Plugins

There are three types of pre-processing plugins for the input data, and two monitor plugins. A connection to a plugin can be added by dragging an arrow from the magenta square handle on the bottom side of an input layer, as depicted in the following figure:

Pre-Processing Plugins

There are four pre-processing plugins implemented, but others can be implemented by extending the org.joone.util.ConverterPlugIn class:


Centre on Zero

This plugin centres the entire data set around the zero axis by subtracting the average value.

Normalizer

This plugin can normalize an input data stream within a range determined by its min and max parameters.

Turning Points Extractor

This plugin extracts the turning points of a time series, generating a useful input signal for a neural net, emphasising the relative max and min of a time series (very useful to extract buy and sell instants for stock forecasting). Its minChangePercentage parameter indicates what the minimum change around a turning point should be to consider it a real change of direction of the time series. Setting this parameter to a relative high value helps to reject the noise of the input data.

Moving Average
This plugin calculates the moving average of a time series for a predefined interval of samples. Very useful to feed a neural network that must be trained to forecast a time series.
DeltaNormPlugin

This plugin serves to feed a network with the normalized 'delta' values of a time series. Used along with the TurningPointExtractor plugin is very useful to make time series predictions. 

ShufflePlugin

This plugin 'shuffles' the order of the input patterns at each epoch.

BinaryPlugin

This plugin is able to convert the input values to binary format


Every plugin has a common parameter named serie. This indicates what series (column) in a multicolumn input data is to be affected (0 = all series).

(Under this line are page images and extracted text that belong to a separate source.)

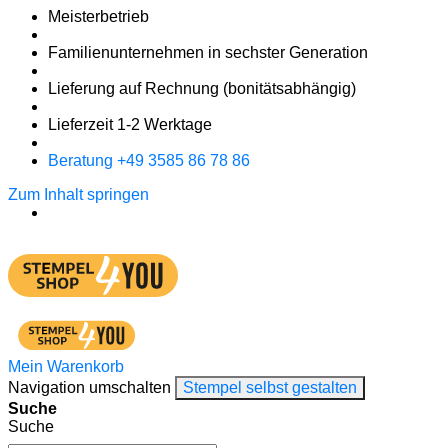
Meister­betrieb
Familien­unter­nehmen in sechster Gene­ration
Lieferung auf Rech­nung
(bonitätsabhängig)
Liefer­zeit
1-2
Werk­tage
Bera­tung +49 3585 86 78 86
Zum Inhalt springen
Mein Warenkorb
Navigation umschalten
Stempel selbst gestalten
Suche
Suche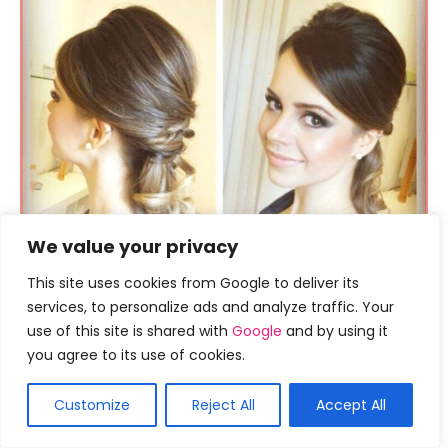
We value your privacy
This site uses cookies from Google to deliver its
services, to personalize ads and analyze traffic. Your
use of this site is shared with
Google
and by using it
you agree to its use of cookies.
Customize
Reject All
Accept All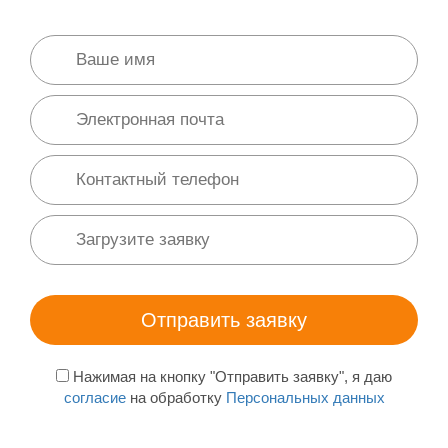
Нажимая на кнопку "Отправить заявку", я даю
согласие
на обработку
Персональных данных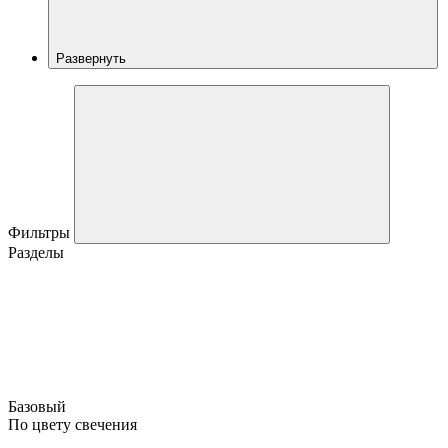
Развернуть
Фильтры
Разделы
Базовый
По цвету свечения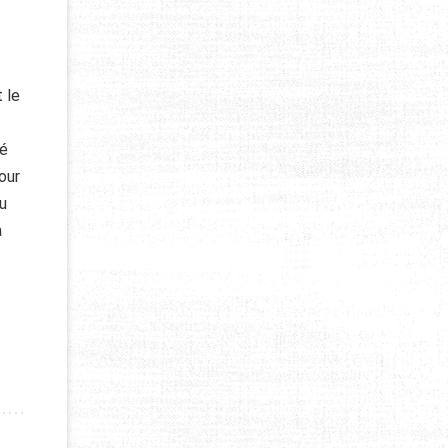
 le
té
our
u
à
X EMIRATS ARABES UNIS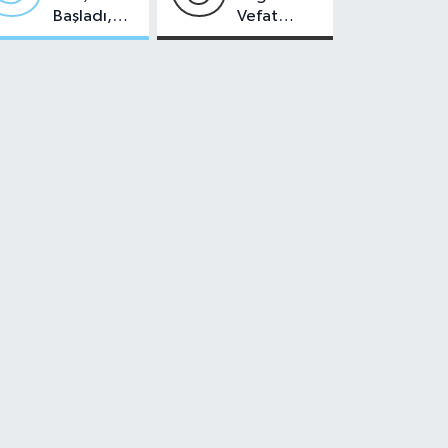
Başladı,
Vefat
Malatya'da
Edenler -
Makas Ne
22 Temmuz
Durumda?
2026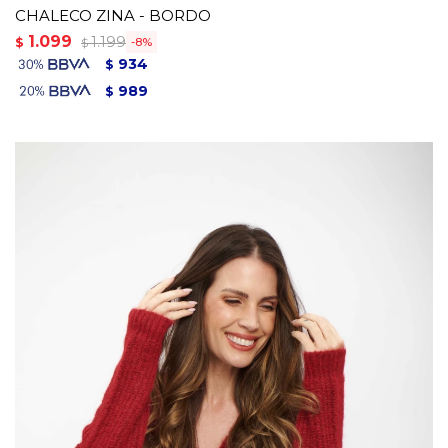
CHALECO ZINA - BORDO
1.099
1.199
$
8
$
934
$
989
$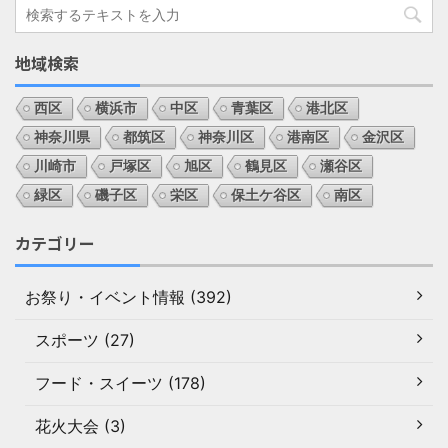
地域検索
西区
横浜市
中区
青葉区
港北区
神奈川県
都筑区
神奈川区
港南区
金沢区
川崎市
戸塚区
旭区
鶴見区
瀬谷区
緑区
磯子区
栄区
保土ケ谷区
南区
カテゴリー
お祭り・イベント情報 (392)
スポーツ (27)
フード・スイーツ (178)
花火大会 (3)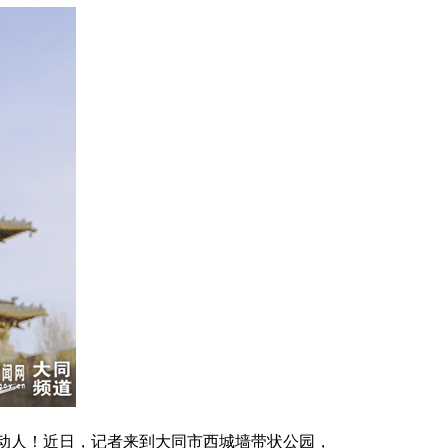
动人！近日，记者来到大同市西城墙带状公园，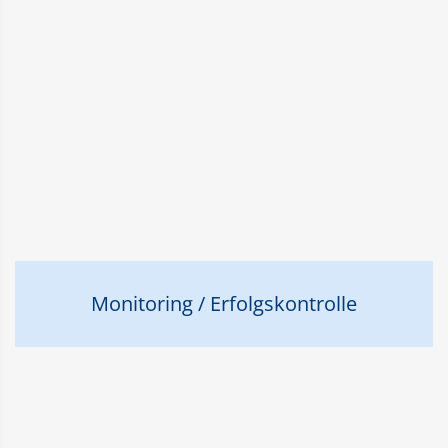
Monitoring / Erfolgskontrolle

A plugin can be attached to an input layer, or to another plugin so that pre-processing modules can be cascaded.
If both centre on zero and normalize processing is required for an input stream, the centre on zero plugin can be connected to a file input layer, and then a normalizer plugin attached to this, as shown in the following figure:

Monitor Plugins

There are also two Monitor Plugins. These are useful for dynamically controlling the behaviour of control panel parameters (parameters contained in the org.joone.engine.Monitor object).

The Linear Annealing plugin changes the values of the learning rate (LR) and the momentum parameters linearly during training. The values vary from an initial value to a final value linearly, and the step is determined by the following formulas:

step = (FinalValue - InitValue) / numberOfEpochs
LR = LR – step

The Dynamic Annealing plugin controls the change of the learning rate based on the difference between the last two global error (E) values as follows:

If E(t) > E(t-1) then LR = LR * (1 - step/100%).
If E(t) <= E(t-1) then LR remains unchanged.

The ‘rate’ parameter indicates how many epochs occur between an annealing change. These plugins are useful to implement the annealing (hardening) of a neural network, changing the learning rate during the training process.

With the Linear Annealing plugin, the LR starts with a large value, allowing the network to quickly find a good minimum, and then the LR reduces permitting the found minimum to be fine tuned toward the best value, with little the risk of escaping from a good minimum by a large LR.

The Dynamic Annealing plugin is an enhancement to the Linear concept, reducing the LR only as required, when the global error of the neural net augments are larger (worse) than the previous step’s error. This may at first appear counter-intuitive, but it allows a good minimum to be found quickly and then helps to prevent its loss.

The Annealing Concept


annealing



To explain why the learning rate has to diminish as the error increases, look at the above figure:

All the weights of a network represent an error surface of n-dimensions (for simplicity, in the figure there are only two dimensions). To train a network means to modify the connection weights so as to find the best group of values that give the minimum error for certain input patterns.

In the above figure, the red ball represents the actual error. It ‘runs’ on the error surface during the training process, approaching the minimum error. Its velocity is proportionate to the value of the learning rate, so if this velocity is too high, the ball can overstep the absolute minimum and become trapped in a relative minimum.

To avoid this side effect, the velocity (learning rate) of the ball needs to be reduced as the error becomes worse (the grey ball).